» Task
Below are the records; give the number of their lines that contain the word "Xbox" and nothing more.

------------------------------------------------------------

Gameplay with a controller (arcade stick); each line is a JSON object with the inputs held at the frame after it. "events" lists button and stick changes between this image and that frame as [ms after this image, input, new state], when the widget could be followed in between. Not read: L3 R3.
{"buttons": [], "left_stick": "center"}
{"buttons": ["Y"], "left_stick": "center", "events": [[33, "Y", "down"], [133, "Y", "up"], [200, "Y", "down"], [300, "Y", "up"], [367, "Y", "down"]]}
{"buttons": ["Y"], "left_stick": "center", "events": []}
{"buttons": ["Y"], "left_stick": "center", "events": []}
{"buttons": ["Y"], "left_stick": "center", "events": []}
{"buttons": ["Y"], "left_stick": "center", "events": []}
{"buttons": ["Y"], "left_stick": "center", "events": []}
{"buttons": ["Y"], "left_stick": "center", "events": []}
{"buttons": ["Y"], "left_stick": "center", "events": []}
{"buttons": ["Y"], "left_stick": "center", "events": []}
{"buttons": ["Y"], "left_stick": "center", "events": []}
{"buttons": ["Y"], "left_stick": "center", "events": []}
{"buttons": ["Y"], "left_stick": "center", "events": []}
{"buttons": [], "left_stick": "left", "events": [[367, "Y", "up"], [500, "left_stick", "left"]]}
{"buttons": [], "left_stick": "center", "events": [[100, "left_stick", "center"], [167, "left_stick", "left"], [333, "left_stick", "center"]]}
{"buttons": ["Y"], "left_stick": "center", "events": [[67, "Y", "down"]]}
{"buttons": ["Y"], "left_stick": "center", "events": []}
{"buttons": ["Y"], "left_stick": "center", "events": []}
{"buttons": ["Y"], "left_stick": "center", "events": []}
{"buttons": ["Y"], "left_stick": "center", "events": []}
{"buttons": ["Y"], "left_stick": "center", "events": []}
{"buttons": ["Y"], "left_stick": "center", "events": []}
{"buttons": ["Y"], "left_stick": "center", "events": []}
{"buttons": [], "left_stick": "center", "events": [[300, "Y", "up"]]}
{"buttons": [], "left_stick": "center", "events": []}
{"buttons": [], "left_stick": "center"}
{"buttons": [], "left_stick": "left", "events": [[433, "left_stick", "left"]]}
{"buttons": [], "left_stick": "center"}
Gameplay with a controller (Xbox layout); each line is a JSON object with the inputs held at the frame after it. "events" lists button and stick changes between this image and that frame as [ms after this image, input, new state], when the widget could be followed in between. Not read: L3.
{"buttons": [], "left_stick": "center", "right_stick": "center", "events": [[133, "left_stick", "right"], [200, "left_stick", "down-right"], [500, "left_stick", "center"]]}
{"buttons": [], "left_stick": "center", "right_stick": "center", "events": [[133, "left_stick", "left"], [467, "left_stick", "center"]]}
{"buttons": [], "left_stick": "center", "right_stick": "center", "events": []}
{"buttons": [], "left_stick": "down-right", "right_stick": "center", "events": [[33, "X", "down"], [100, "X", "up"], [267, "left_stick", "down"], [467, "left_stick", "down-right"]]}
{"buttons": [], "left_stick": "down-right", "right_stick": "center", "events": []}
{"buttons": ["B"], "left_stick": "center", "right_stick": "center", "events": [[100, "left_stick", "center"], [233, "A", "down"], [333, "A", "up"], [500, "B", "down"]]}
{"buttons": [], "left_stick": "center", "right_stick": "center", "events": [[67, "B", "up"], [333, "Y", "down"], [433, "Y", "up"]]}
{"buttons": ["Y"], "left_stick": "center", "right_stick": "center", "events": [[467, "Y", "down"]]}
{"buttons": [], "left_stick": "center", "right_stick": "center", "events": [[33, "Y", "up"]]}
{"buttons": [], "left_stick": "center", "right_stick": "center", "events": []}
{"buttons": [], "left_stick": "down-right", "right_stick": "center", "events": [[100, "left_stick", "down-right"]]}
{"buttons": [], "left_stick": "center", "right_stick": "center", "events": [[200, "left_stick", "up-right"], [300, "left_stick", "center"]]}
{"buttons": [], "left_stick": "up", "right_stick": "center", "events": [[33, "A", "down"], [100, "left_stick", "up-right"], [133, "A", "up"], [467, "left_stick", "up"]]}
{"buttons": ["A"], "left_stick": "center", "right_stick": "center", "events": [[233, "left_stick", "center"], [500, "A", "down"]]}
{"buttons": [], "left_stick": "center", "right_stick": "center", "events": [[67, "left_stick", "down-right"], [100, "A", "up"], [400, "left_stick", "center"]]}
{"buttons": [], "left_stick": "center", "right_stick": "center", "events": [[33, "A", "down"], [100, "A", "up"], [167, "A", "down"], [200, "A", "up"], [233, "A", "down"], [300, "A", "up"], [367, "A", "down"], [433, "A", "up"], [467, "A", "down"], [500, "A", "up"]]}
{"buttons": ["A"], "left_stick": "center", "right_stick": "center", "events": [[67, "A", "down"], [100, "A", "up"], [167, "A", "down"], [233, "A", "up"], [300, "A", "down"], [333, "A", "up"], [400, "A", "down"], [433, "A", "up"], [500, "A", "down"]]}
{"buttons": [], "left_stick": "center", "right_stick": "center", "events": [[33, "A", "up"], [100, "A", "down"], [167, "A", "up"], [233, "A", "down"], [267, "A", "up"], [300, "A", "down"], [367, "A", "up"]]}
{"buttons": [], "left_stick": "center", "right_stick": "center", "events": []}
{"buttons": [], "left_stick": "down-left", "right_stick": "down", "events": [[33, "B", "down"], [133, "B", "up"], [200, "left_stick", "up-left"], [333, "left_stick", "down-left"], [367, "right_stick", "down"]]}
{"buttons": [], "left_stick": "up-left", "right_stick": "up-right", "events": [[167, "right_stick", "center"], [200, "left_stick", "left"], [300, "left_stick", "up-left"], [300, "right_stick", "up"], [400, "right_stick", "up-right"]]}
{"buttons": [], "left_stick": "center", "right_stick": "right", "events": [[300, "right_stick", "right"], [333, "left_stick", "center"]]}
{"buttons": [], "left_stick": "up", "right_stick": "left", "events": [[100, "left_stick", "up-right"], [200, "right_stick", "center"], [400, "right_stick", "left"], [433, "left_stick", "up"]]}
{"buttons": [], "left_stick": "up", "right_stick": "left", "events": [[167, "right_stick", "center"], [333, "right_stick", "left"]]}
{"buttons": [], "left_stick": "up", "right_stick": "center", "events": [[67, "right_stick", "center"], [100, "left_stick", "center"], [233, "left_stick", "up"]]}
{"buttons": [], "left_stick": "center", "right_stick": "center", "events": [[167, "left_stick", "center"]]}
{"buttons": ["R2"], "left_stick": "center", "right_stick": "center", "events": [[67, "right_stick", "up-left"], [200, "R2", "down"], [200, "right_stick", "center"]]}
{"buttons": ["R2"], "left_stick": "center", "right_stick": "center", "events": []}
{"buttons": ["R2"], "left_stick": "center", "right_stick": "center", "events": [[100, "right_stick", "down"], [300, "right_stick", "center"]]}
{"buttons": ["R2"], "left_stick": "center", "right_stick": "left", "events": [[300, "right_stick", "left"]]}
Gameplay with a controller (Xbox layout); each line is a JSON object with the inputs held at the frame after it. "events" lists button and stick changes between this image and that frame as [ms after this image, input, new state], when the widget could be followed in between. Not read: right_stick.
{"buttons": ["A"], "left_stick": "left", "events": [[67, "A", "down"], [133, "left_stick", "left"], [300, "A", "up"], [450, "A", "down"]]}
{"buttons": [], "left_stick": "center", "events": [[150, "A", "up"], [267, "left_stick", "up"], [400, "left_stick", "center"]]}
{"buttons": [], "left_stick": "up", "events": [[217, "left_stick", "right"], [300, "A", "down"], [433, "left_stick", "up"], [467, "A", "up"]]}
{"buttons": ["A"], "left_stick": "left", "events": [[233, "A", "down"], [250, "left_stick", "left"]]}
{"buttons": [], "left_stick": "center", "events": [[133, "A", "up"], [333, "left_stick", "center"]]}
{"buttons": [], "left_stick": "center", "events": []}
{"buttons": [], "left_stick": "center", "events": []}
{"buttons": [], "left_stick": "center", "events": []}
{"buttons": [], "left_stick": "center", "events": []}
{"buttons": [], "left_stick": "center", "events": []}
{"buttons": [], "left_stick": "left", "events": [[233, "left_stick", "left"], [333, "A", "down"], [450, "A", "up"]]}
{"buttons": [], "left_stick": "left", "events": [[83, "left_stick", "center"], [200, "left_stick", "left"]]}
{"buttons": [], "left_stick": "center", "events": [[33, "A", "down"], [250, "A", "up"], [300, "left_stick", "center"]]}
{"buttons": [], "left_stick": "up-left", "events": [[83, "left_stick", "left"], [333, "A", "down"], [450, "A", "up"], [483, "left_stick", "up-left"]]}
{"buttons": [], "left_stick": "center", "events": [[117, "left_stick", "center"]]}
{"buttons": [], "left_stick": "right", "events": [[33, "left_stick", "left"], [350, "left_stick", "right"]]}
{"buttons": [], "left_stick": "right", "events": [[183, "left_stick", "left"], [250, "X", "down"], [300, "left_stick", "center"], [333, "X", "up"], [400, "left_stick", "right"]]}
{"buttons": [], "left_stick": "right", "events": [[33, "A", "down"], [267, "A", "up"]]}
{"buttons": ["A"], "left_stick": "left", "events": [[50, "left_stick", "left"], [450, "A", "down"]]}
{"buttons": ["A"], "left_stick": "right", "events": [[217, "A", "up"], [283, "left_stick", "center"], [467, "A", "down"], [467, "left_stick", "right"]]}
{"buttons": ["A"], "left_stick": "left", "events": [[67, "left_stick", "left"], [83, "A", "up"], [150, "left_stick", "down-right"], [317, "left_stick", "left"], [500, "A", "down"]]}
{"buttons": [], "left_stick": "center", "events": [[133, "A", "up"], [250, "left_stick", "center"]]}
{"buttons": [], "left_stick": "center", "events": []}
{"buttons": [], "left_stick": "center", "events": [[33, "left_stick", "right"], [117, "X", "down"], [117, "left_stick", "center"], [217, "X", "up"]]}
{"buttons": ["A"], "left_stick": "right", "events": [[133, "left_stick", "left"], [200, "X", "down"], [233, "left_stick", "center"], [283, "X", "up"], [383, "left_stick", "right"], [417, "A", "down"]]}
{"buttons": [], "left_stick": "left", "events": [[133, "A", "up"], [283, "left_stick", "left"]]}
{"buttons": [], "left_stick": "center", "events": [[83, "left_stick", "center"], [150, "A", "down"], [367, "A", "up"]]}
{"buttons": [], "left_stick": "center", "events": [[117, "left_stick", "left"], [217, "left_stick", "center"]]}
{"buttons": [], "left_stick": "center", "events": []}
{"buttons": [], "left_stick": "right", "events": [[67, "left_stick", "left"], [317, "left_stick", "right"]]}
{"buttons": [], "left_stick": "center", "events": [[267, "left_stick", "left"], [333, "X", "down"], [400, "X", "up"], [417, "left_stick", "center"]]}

------------------------------------------------------------

» Answer to this problem
2